Disposable plastic bags contribute to the 9 million tons of plastic trash that enter our oceans each year. Birds, sea turtles, and other marine life often mistake the trash for food. The plastic then kills the animals or limits their ability to grow and reproduce. Today, 90 percent of seabirds eat plastic debris.
Audubon South Carolina is involved in two ways. First, we applaud progressive towns and cities that limit the use of disposable plastic bags by local stores.
Isle of Palms was the first in 2015. Folly Beach followed in 2016. Beaufort and its four muncipalties may be next, and we and our local members are involved in that process. (Below you can download a detailed fact sheet and the latest draft of the Beaufort County ordinance.)

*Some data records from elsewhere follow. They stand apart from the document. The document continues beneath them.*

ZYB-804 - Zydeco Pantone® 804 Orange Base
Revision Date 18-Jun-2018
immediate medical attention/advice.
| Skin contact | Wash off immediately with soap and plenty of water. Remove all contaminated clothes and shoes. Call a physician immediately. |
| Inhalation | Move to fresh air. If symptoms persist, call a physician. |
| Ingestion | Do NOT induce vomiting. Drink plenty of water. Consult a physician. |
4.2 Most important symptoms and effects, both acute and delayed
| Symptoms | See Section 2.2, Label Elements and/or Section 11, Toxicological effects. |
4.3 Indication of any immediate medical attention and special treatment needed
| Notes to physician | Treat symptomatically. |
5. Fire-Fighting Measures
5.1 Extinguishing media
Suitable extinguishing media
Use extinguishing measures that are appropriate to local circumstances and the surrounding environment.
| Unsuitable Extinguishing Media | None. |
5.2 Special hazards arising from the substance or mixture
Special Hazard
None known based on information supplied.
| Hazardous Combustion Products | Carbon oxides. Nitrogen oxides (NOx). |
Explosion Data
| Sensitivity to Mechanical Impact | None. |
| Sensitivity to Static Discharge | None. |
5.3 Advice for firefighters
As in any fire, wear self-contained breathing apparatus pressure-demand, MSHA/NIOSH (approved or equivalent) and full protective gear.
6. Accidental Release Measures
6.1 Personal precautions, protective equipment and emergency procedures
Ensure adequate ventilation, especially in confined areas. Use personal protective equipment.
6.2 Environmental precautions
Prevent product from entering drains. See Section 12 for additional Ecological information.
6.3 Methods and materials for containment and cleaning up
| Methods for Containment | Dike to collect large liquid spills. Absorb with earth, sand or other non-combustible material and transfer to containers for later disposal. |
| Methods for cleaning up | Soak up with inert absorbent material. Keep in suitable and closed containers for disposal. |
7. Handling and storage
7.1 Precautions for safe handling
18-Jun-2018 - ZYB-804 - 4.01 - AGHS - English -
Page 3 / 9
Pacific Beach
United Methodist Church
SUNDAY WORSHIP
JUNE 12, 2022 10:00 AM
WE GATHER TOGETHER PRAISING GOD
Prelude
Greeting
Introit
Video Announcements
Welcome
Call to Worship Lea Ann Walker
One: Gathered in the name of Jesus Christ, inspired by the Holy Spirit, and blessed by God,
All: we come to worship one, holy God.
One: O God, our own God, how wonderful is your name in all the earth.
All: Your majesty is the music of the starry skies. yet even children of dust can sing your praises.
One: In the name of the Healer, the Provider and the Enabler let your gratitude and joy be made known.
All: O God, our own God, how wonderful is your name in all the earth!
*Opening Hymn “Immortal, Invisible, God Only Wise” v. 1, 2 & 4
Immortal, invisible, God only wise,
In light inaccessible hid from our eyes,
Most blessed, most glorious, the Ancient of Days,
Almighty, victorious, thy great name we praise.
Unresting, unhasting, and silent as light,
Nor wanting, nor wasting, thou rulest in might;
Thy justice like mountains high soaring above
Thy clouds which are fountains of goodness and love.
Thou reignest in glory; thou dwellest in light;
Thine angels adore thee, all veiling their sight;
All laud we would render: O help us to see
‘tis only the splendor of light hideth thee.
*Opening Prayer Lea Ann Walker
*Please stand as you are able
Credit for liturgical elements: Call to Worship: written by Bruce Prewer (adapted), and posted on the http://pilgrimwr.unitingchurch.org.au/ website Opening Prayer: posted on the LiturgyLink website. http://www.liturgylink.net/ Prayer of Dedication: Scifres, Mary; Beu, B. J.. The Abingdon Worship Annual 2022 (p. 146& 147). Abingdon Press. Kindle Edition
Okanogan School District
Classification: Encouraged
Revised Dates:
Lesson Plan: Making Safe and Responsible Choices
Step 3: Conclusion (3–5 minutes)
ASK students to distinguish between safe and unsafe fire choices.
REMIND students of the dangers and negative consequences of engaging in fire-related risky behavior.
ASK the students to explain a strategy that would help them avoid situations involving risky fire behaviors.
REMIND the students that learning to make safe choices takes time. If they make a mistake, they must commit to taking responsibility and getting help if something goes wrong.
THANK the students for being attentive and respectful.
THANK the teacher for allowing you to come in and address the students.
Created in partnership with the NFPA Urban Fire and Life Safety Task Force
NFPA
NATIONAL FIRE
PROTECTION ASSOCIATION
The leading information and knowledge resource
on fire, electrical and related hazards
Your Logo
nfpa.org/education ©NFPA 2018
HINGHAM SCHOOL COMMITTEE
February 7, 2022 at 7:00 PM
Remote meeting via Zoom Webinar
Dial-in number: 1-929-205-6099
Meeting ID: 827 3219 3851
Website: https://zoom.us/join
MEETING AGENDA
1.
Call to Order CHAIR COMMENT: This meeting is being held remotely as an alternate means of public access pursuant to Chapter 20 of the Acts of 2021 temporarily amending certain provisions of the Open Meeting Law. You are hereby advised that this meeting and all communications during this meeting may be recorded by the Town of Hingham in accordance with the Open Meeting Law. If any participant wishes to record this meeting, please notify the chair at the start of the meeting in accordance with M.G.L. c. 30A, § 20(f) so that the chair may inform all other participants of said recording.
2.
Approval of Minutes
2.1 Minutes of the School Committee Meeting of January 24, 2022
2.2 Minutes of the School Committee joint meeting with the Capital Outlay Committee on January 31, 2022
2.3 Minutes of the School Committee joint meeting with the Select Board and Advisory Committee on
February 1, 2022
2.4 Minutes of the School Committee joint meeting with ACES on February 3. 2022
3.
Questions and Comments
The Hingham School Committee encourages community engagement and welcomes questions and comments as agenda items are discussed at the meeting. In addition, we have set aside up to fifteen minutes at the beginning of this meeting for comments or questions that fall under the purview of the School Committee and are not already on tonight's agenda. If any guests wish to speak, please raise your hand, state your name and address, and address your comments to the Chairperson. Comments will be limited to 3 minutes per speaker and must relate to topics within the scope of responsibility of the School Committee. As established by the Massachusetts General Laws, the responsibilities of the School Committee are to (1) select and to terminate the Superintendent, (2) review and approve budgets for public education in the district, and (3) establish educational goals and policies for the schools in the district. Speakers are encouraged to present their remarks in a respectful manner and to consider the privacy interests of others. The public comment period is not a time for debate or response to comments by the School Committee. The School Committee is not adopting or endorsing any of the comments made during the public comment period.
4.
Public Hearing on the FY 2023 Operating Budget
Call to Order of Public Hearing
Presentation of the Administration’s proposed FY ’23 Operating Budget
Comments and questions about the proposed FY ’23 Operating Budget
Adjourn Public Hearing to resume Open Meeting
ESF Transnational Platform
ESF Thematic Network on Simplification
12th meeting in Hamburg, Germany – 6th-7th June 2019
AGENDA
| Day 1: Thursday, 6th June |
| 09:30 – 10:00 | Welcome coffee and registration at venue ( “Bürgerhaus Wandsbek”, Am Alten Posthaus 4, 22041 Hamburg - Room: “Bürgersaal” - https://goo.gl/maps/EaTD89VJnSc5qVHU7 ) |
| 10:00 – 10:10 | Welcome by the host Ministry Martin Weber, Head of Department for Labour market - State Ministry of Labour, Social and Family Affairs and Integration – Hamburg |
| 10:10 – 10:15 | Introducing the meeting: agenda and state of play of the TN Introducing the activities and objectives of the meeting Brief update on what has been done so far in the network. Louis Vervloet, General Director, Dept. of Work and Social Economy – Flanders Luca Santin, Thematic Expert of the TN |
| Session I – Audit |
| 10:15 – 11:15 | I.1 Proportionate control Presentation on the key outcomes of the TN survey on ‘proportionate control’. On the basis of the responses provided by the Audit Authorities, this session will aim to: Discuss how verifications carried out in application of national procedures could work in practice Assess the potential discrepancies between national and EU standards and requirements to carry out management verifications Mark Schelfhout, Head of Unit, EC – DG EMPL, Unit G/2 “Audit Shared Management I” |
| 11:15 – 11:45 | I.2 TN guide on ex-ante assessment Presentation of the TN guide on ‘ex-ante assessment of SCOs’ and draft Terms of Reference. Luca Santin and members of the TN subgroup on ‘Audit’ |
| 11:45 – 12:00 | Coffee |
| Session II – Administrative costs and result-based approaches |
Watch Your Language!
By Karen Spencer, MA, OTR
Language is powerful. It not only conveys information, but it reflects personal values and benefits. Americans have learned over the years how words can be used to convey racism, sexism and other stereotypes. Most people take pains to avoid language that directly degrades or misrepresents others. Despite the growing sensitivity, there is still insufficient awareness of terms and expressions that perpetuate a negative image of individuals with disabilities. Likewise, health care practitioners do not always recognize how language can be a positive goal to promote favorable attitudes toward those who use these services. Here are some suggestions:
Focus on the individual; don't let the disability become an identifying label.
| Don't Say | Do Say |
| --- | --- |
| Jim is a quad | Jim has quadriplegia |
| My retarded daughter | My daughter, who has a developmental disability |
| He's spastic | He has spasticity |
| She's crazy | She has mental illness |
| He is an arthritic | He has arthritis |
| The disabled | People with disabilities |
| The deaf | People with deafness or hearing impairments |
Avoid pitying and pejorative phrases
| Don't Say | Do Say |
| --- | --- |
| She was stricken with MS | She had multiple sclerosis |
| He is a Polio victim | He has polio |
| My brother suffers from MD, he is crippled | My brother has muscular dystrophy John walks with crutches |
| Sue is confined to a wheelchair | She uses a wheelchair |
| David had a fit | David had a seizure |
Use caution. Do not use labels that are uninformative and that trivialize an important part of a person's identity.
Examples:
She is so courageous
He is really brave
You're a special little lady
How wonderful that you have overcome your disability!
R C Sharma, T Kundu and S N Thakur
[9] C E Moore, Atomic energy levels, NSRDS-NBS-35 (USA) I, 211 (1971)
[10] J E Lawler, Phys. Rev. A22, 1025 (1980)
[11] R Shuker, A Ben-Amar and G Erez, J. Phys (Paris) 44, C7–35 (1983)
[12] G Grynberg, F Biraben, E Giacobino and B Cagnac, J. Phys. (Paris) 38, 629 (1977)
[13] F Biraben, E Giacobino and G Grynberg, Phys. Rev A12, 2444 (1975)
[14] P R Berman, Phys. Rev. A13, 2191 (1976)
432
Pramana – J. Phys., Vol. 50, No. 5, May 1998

Second, Audubon South Carolina opposes any state effort to restrict the right of local communities to protect wildlife and keep their beaches clean. Fortunately, the last bill that attempted to tie the hands of local communities, H.3529, was shelved until 2018.
We helped ensure this victory by asking state legislators to protect the right to "Home Rule," and by reminding them that treasuring birds and wildlife is good business. In 2011, 1.7 million consumers spent $2 billion in South Carolina on hunting, fishing, and wildlife watching. Overall, consumers spend $18 billion per year in South Carolina on outdoor recreation, generating $1 billion annually in state and local tax revenue.
Where birds thrive, people prosper. So let's do everything we can to keep plastic away from wildlife in South Carolina!